Given points $P_0,~P_1$ the displacement vector from $P_0$ to$P_1$ is $D=P_1-P_0$. Then $R= P_0 +tD$ is at $P_0$ when $t=0$ and $P_1$ when $t=1$.

Okay, so would r(t)=<5,4>+t<-4,-2> also be correct?

 

[mesa]

Sure, if that's the part of the arc in which you are interested. You can use any parametrization and the idea is to use "nice" ones, like that one, for a circle. Note that going from one point to another over different curves may (but might not) give different results.

Sorry, I forgot to mention 'in the first quadrant'...
Nice to see the other part is correct.

 

[mesa]

That should work; I didn't check your numbers. A nicer, and more standard, parameterizaton of the line would be $\vec r(t) = \langle 1,2\rangle + t\langle 4,2\rangle$ for $0\le t\le 1$. I think you will find it simpler. Try it.

Another couple questions, how do we take the derivative of r(t) in this form? Is it just 4i+2j? and then what do we do with our f(x,y)=<3x^2,2x+y> to set it up for the dot product in the integral?

 

[LCKurtz]

Okay, so would r(t)=<5,4>+t<-4,-2> also be correct?

Yes and no. Yes, it's the same line segment, but no, it is in the other direction.

Another couple questions, how do we take the derivative of r(t) in this form? Is it just 4i+2j?

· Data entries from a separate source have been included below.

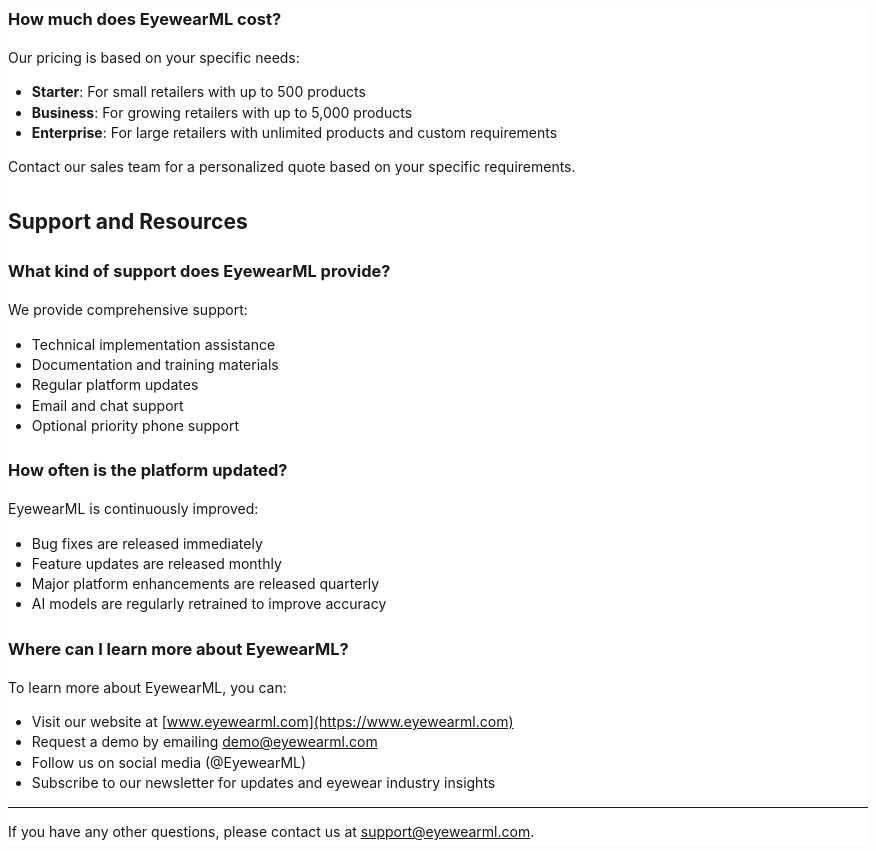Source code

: ### How much does EyewearML cost?

Our pricing is based on your specific needs:

- **Starter**: For small retailers with up to 500 products
- **Business**: For growing retailers with up to 5,000 products
- **Enterprise**: For large retailers with unlimited products and custom requirements

Contact our sales team for a personalized quote based on your specific requirements.

## Support and Resources

### What kind of support does EyewearML provide?

We provide comprehensive support:
- Technical implementation assistance
- Documentation and training materials
- Regular platform updates
- Email and chat support
- Optional priority phone support

### How often is the platform updated?

EyewearML is continuously improved:
- Bug fixes are released immediately
- Feature updates are released monthly
- Major platform enhancements are released quarterly
- AI models are regularly retrained to improve accuracy

### Where can I learn more about EyewearML?

To learn more about EyewearML, you can:
- Visit our website at [www.eyewearml.com](https://www.eyewearml.com)
- Request a demo by emailing [demo@eyewearml.com](mailto:demo@eyewearml.com)
- Follow us on social media (@EyewearML)
- Subscribe to our newsletter for updates and eyewear industry insights

---

If you have any other questions, please contact us at [support@eyewearml.com](mailto:support@eyewearml.com).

Yes. The derivative of $t$ is $1$ so you just get the direction vector.

and then what do we do with our f(x,y)=<3x^2,2x+y> to set it up for the dot product in the integral?

Remember $r(t) = \langle x,y\rangle$. Your parameterization gives $x$ and $y$ in terms of $t$.

 

[mesa]

Yes and no. Yes, it's the same line segment, but no, it is in the other direction.
Yes. The derivative of $t$ is $1$ so you just get the direction vector.
Remember $r(t) = \langle x,y\rangle$. Your parameterization gives $x$ and $y$ in terms of $t$.

Okay so we would have the integral of <48t^2,10t>dot<4,2> and the new bounds will be from 0 to 1 and then just calculus as usual. Is that right?

 

[LCKurtz]

Okay so we would have the integral of <48t^2,10t>dot<4,2> and the new bounds will be from 0 to 1 and then just calculus as usual. Is that right?

I haven't worked it out. But you could check by comparing the answer against your original calculation of the integral.

 

[mesa]

I haven't worked it out. But you could check by comparing the answer against your original calculation of the integral.

Very good, although I will rejoice when the semester is finished and this material can be covered properly (hopefully my copy of Anton will resurface soon as well, Stewart is a pain).

The only other question I have is if we have multiple 'segments' then we simply evaluate each one with their respective bounds and add the up, correct?

 

[LCKurtz]

Yes.

 

[mesa]

Thank you LCKurtz, that should do it.